Women are often willing to flex the rules to get things done. Part of this impetus is a result of the willingness to pursue a more fulfilling workplace and life. In fact, the Harvard Business Review study we cited earlier shows that women excel in taking initiative and driving for results.
That could be because women tend to push creative limits and innovate to get better both personally and professionally. A 2006 study cited by the American Psychological Association shows that women are more likely to be “transformational leaders” and tend to motivate employees to be more dedicated and creative.
Female leaders also tend to be rated better than men at taking the initiative. Again, the Harvard Business Review study shows that women outscore men on the skill of initiative-taking.
Women, in general, tend to bounce back slightly quicker than men in the face of adversity.
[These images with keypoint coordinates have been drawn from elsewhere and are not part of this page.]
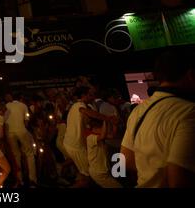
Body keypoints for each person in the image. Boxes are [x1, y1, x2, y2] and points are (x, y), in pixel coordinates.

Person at [121, 50, 195, 187]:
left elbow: (125, 160)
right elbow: (179, 180)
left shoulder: (139, 110)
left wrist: (151, 170)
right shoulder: (188, 111)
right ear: (191, 75)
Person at [63, 86, 117, 187]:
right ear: (84, 95)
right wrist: (107, 119)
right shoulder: (79, 105)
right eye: (90, 94)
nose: (93, 97)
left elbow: (107, 133)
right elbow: (90, 113)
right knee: (87, 177)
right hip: (76, 146)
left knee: (84, 174)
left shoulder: (80, 107)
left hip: (73, 144)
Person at [4, 93, 37, 187]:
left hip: (10, 132)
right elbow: (27, 121)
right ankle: (32, 179)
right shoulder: (23, 106)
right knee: (29, 154)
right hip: (21, 130)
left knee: (16, 155)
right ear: (20, 98)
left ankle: (19, 180)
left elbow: (4, 120)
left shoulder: (7, 106)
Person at [86, 118, 122, 188]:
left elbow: (112, 136)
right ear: (95, 129)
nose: (103, 130)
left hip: (102, 171)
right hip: (98, 173)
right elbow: (102, 136)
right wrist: (105, 120)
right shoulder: (90, 138)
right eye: (101, 128)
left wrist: (115, 124)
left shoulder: (97, 137)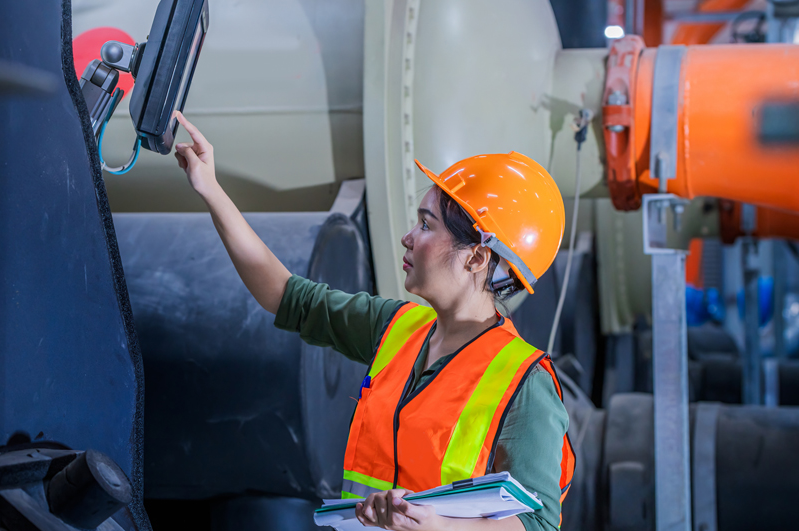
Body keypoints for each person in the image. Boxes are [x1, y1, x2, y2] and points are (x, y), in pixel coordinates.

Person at [171, 110, 574, 531]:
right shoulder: (396, 328)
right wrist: (210, 188)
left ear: (476, 256)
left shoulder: (526, 384)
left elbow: (539, 525)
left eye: (426, 224)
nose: (408, 236)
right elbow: (284, 294)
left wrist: (437, 526)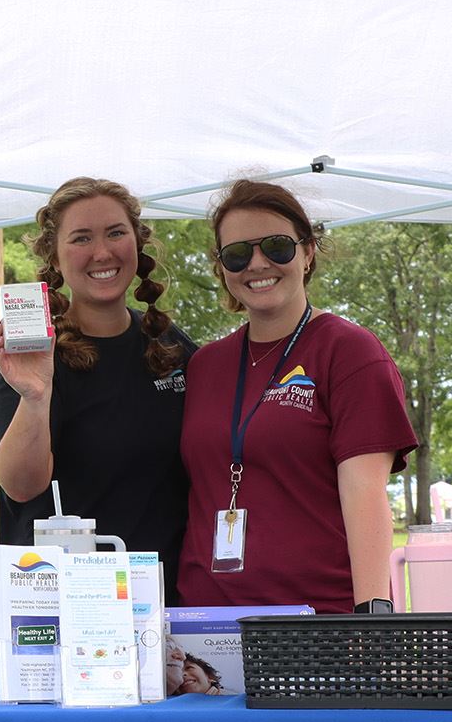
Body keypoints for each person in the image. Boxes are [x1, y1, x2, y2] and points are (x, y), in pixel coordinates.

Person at [176, 179, 418, 614]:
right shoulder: (204, 365)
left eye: (277, 246)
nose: (257, 263)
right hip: (206, 623)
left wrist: (371, 616)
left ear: (307, 252)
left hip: (316, 625)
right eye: (237, 253)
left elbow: (366, 494)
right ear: (221, 268)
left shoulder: (350, 352)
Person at [0, 177, 197, 601]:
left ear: (137, 243)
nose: (102, 252)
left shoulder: (174, 348)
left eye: (116, 233)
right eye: (81, 238)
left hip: (158, 606)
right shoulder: (33, 359)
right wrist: (35, 395)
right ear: (56, 258)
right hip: (60, 605)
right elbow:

A study from the payment management company Paymentsense shows that women, in general, handle (and bounce back) from stress more effectively than men. That means when the chips are down, women tend to move past the initial stress more quickly and effectively than men.
The study also shows that 64% of female leaders surveyed said they encounter a stressful event that stops them from thinking clearly at least one time per day. More than 70% of men reported that they experience stressful events that prevent them from thinking clearly in the same period.
Because women tend to be the family caretakers, they also tend to juggle stresses a bit better in general – because they’re constantly negotiating the home-work balance.
Leveraging female leadership traits for success
Just because these leadership traits tend to be more prevalent in female leaders doesn’t mean that they can’t be cultivated by leaders of any gender. By honing your skills as a leader and generally good human, you can easily attain leadership success. Focusing on soft skills like humility, empathy, resilience, entrepreneurial spirit, and persuasiveness can help increase both the financial success of a company and the happiness quotient of employees and their family members.